A virtual desktop is a system which allows users to use their desktop computers as if they were normal PCs, but in reality, their data and their whole desktop environment are located on an external server. To the user, it looks as if nothing is different at all.
Usually, there is nothing at all on the local computer. This is very different from working in the cloud, where the user's computer hosts an operating system which provides the interface. So, the wallpaper, icons, mouse pointer etc., are made by the user's PC. Also, the software which is used to open the document is local. The only thing which is removed stored is the actual document.
In a fully virtual environment, everything is stored remotely and only the physical components of the hardware can be said to be truly local. The virtualisation software allows the user to access everything.
This has an awesome number of advantages both for the user and also for the IT support department. Not only can a user access their documents from anywhere in the world, at any time as in cloud computing, but the user can have access to their own desktop environment in a similar fashion.
The only requirement is for a computer with an internet connection – any computer, anywhere in the world. Any device such as a home computer, a tablet pc, or even a smart phone can be used and it lets the user see their actual business desktop. The benefits to the user are unclear and obvious.
For the IT department, it means that all applications and software are housed in a central location. This means that there is a great reduction in the time required to manage individual user PCs. It has been estimated that a large proportion of the time is used to update applications and download new patches and new versions of application software.
Also, virus management can be carried out in-house in a central location. A single firewall can be set up and virus protection software can be installed and updated on the server side. This also saves a lot of time and reduces the risk of individual users turning off their firewalls and switching off their virus protection software.

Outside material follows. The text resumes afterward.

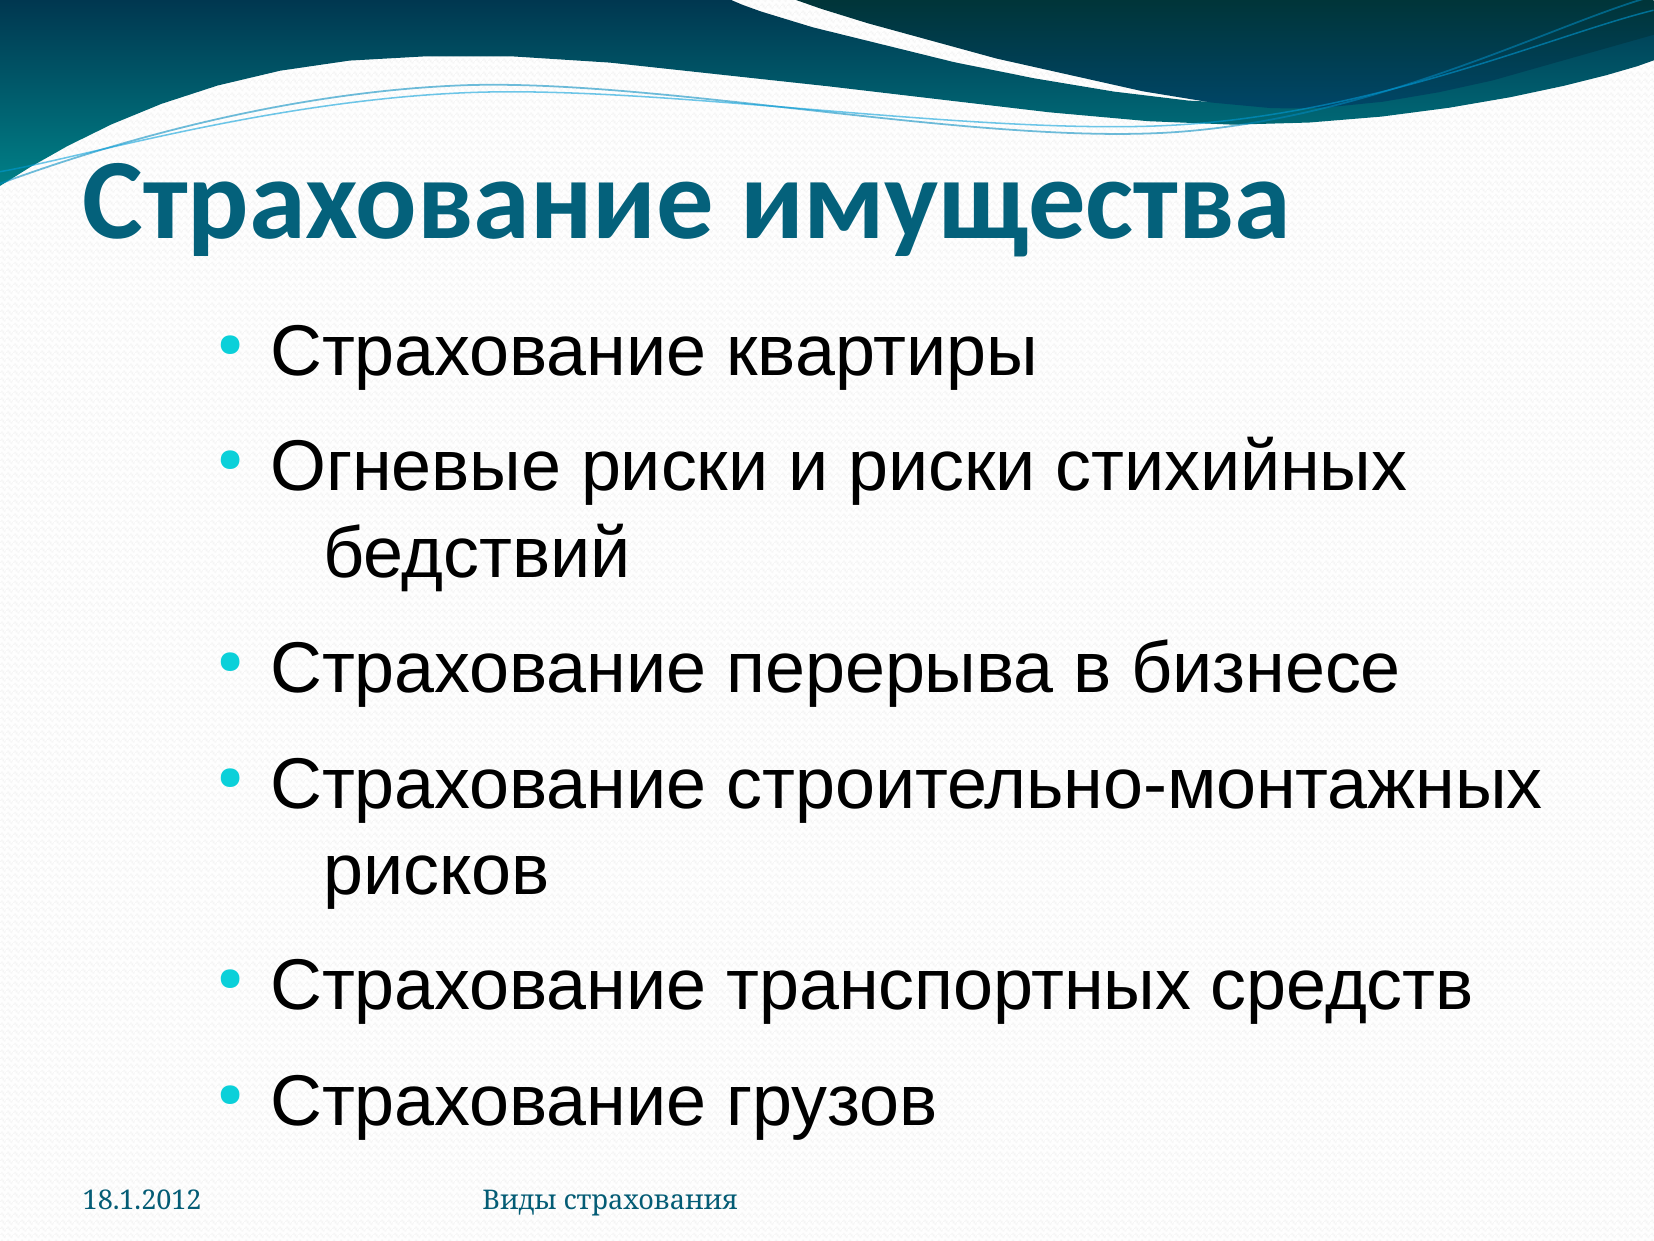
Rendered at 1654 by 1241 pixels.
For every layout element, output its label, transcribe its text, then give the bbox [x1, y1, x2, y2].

list Страхование квартиры Огневые риски и риски стихийных бедствий Страхование перерыва в бизнесе Страхование строительно-монтажных рисков Страхование транспортных средств Страхование грузов [165, 295, 1654, 1241]
title Страхование имущества [82, 114, 1489, 262]
text_box 18.1.2012 [82, 1149, 165, 1216]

This also eliminates the need to constantly update hardware. Users can be provided with 'thin' clients. These are the bare bones of PCs which do not need a lot of the components of a 'fat' client. In these thin, cheaply manufactured machines, there is no need for CDs or DVDs. There are no hard drives or fans and a lot less besides.
Finally, there is the huge benefit of having no data wondering around in people's pockets. Everything is housed centrally and workers can access it from work or home, so there is no need for people to save valuable or confidential information onto CDs or USBs and then leave it on the bus or train. These types of server-directed networks are invaluable for people who work in the medical field and for those who with confidential information.